家族性自律神経失調症家族性自律神経失調症

概要

家族性自律神経失調症(Familial Dysautonomia)は、特定の神経細胞の発達と生存に影響を与える遺伝性の疾患です。

この障害は自律神経系の細胞を乱し、消化、呼吸、涙の生成、血圧と体温の調節などの不随意の行動の制御に影響を及ぼします。また、味覚や痛み、熱、寒さの知覚などの感覚に関連する活動を制御する感覚神経系にも影響を及ぼします。

疫学

主にアシュケナージ系(中央または東ヨーロッパ)ユダヤ人の子孫に発生し、有病率は約3,700人に1人です。

原因

この疾患のほぼすべての症例で、第9番染色体のIKBKAP遺伝子の変異が原因となっています。この変異が存在した場合、IKBKAP遺伝子が産生を指示するタンパク質(ELP1、またはIKAP)の発現が低下し、自律神経・感覚神経の発達異常や変性、衰退により、非随意運動や知覚に様々な異常を来します。

IKBKAP遺伝子であれば当院のN-advance FM+プランN-advance GM+プランで検査が可能となっております。

症状

この疾患の症状は、乳児期に最初に現れます。初期には、筋緊張低下、摂食困難、成長不良、涙の欠如、頻繁な肺感染症、体温維持の困難などがあります。幼児期になると、長時間息を止め、チアノーゼや失神を引き起こす症状が現れますが、この行動は通常6歳までには止まります。歩行や発話などの発達は遅れることが多いですが、中には発達の遅れの兆候を示さない人もいます。

学齢期の子供における症状には、嘔吐、温度変化と痛みに対する感受性の低下、バランスの悪さ、脊柱側弯症、骨の質の低下と骨折のリスクの増加、腎臓と心臓の問題などがあります。また、血圧の調節が不十分で、起立性低血圧を起こし、めまい、かすみ目、または失神を引き起こすことがあります。
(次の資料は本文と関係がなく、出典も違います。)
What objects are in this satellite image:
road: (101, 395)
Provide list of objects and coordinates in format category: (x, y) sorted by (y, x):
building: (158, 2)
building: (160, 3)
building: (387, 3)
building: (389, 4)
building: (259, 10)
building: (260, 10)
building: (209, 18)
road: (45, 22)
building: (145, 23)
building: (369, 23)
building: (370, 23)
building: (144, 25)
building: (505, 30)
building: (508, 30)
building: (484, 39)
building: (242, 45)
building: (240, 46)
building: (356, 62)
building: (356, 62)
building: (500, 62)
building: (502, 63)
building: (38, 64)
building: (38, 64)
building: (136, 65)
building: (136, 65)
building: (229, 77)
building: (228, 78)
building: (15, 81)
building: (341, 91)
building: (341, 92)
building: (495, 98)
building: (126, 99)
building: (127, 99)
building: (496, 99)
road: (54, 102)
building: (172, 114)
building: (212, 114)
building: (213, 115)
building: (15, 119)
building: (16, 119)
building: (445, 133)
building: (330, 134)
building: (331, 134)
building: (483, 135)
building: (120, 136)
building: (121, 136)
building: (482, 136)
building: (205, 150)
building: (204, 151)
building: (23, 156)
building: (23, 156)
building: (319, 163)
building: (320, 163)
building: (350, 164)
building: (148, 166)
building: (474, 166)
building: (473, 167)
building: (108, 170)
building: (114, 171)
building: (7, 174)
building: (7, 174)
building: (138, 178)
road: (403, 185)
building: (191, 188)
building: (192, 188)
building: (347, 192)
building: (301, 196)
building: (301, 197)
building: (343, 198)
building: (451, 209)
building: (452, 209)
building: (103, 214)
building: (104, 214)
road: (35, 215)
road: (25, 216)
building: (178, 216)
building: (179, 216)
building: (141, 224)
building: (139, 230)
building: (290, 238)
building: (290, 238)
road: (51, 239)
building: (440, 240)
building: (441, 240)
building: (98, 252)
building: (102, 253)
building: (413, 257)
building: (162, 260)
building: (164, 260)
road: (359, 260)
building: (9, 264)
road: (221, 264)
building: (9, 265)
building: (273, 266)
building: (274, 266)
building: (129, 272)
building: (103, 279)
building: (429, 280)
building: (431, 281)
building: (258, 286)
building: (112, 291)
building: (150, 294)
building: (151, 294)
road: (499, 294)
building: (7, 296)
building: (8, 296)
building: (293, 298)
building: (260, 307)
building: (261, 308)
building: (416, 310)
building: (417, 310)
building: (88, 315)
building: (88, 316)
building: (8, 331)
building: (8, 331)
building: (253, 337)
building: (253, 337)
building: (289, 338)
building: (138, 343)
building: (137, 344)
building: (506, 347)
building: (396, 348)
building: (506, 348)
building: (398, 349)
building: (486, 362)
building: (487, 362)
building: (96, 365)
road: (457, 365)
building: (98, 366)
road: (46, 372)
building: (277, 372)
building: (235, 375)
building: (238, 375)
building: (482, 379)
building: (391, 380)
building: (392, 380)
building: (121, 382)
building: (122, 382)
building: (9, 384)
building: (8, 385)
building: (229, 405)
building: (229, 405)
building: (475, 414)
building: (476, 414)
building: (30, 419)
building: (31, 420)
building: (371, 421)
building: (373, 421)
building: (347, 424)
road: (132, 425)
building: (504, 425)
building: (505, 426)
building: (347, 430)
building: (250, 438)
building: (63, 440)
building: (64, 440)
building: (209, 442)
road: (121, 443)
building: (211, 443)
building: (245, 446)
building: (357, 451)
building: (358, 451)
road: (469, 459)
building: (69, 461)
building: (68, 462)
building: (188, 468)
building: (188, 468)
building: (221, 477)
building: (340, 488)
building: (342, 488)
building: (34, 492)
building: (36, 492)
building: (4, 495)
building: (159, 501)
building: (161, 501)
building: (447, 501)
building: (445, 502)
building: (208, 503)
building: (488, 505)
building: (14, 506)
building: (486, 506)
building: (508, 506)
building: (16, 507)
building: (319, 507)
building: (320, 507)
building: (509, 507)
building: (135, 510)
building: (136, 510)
成人期までには、歩行が困難になり、感染を繰り返すことでの肺の損傷、腎臓機能の障害、および目から脳に情報を運ぶ視神経の萎縮による視力の悪化が起こります。

診断

家族性自律神経失調症の4つの主要な臨床診断基準は①舌に糸状乳頭がないこと、②皮内ヒスタミン注射後の発赤がないこと、③深部腱反射が減少または欠如していること、④感情的な涙が溢れていること です。

治療

現在も有効な治療法は確立されていませんが、2021年07月、京都大学の研究グループが、「RECTAS」と呼ばれる低分子化合物に、この疾患で見られるスプライシング異常を是正する機構を発見し、iPS細胞やマウス等の疾患モデルの解析から、その治療効果を示しました。家族性自律神経失調症と同様なスプライシング異常が原因となる遺伝病は数多くあり、今後はそれらの疾患への応用も期待されます。

予後

平均死亡年齢は30歳ですが、70歳まで生きることができます。中枢神経系変性の状況で慢性、進行性、全身性自律神経不全の患者は、一般的に長期予後が不良です。